The government is widening a whistle-blower probe into the safety of northern Nevada’s 8.5-mile-long Interstate 580 extension between Reno and Carson City, following the discovery of a hairline crack in one of its bridges.

Authorities are probing a hairline crack on the record-setting cathedral-arch bridge in Nevada.
Photo: Nevada DOT
Authorities are probing a hairline crack on the record-setting cathedral-arch bridge in Nevada.

The House Transportation and Infrastructure Committee on March 24 directed U.S. Dept. of Transportation Inspector General Calvin L. Scovel to expand his investigation of the project’s final leg to include the 1,722-ft-long, 295-ft-tall Galena Creek Bridge. It will be North America’s longest cathedral-arch bridge when completed in fall 2011. Dickinson, N.D.-based Fisher Sand & Gravel Co. is the general contractor on $393.3-million project, with C.C. Myers Inc., Rancho Cordova, Calif., as bridge subcontractor.

NDOT designed the cast-in-place bridge, which consists of two parallel, 62-ft-wide three-lane structures with 689-ft center spans.

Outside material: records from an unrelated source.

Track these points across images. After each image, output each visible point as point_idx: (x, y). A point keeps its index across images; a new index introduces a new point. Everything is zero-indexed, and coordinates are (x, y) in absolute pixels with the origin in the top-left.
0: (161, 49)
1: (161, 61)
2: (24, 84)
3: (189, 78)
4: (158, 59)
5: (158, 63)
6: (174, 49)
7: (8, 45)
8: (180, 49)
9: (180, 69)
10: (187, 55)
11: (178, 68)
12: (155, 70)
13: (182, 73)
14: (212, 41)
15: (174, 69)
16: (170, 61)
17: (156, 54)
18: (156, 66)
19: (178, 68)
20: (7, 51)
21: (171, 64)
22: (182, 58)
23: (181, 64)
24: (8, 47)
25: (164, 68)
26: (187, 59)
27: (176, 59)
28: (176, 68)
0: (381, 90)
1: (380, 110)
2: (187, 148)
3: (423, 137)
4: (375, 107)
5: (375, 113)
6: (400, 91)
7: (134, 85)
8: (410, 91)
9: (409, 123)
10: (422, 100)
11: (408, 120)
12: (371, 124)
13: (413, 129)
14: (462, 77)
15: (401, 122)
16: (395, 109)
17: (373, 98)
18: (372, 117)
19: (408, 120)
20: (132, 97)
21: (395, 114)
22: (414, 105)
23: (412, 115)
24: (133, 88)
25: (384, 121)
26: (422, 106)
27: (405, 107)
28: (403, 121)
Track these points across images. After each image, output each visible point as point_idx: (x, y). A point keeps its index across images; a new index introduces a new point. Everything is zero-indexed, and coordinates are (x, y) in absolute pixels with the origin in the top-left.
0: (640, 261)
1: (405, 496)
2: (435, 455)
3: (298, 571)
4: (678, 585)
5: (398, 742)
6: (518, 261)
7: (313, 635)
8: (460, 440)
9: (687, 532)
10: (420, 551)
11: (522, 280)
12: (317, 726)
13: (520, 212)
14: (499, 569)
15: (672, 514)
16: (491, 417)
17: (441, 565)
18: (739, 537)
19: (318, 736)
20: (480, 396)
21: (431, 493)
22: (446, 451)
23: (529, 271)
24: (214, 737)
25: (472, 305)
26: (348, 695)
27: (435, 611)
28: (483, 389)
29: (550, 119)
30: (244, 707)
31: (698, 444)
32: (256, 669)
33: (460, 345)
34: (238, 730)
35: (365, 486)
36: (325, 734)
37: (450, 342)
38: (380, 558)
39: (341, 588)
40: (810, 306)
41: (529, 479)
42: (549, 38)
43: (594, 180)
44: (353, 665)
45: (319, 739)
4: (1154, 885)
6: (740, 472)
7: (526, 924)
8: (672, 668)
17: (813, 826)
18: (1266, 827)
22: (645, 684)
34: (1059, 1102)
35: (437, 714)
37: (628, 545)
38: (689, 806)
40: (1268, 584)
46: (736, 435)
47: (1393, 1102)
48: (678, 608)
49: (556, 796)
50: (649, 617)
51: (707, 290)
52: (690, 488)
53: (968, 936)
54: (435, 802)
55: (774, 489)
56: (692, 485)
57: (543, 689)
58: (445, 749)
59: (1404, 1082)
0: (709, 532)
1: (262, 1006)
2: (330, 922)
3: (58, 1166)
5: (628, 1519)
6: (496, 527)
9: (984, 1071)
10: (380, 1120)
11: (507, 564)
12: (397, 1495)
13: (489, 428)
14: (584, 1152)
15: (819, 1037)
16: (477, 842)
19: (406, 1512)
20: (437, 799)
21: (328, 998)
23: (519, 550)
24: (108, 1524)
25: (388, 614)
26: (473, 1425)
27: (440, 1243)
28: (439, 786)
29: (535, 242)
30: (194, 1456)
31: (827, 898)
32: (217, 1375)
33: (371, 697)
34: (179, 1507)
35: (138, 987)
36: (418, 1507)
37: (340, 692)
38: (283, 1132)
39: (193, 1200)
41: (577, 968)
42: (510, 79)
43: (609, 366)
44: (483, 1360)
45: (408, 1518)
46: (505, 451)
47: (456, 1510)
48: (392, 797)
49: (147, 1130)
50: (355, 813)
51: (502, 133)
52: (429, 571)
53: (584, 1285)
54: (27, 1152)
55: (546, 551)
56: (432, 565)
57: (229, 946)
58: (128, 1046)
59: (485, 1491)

Engineers from the Nevada Dept. of Transportation discovered a 30-ft-long, 1⁄16-in.-wide crack on the exterior southbound span ring in an early March quality-assurance test. They say the crack was caused by high-pressure air pumped through a duct embedded into the concrete for cable-tensioning.

“We had some cracking occur while we were doing some testing,” says NDOT spokesman Scott Magruder. “You couldn’t fit a dime through it.”

C.C. Myers will perform the $900,000 NDOT-designed repair as a change order. The fix tentatively calls for reinforcing bolted steel plate and epoxy patches to prevent further cracking. Starting in April, work is expected to take a week or less.

David Lee, a former C.C. Myers employee, filed a whistle-blower complaint in January, claiming he had been ordered to use substandard concrete as a cost-saving measure during construction. A subsequent NDOT investigation found his allegations “without merit.” Says Magruder, “He never worked on the Galena Creek Bridge. He performed patching work on an approach bridge that, in his mind, was substandard.”

But Lee convinced the House Committee to go further, and, in January, it directed IG Scovel’s probe. Federal investigators, who will visit the site in June, have since been asked to investigate the bridge crack.

“Although NDOT claims the cracks are not indicative of major structural problems, some believe the design deficiency could shorten the bridge’s life span by up to 10 years,” said Committee Chairman Rep. James L. Oberstar (D-Minn.) and Rep. Peter A. DeFazio (D-Ore.), chairman of the Highways and Transit subcommittee in a March 24 letter to Scovel.

NDOT welcomes the outside scrutiny as a way to clear its reputation. “We feel like we will be redeemed,” says Magruder. “We want to assure the public.”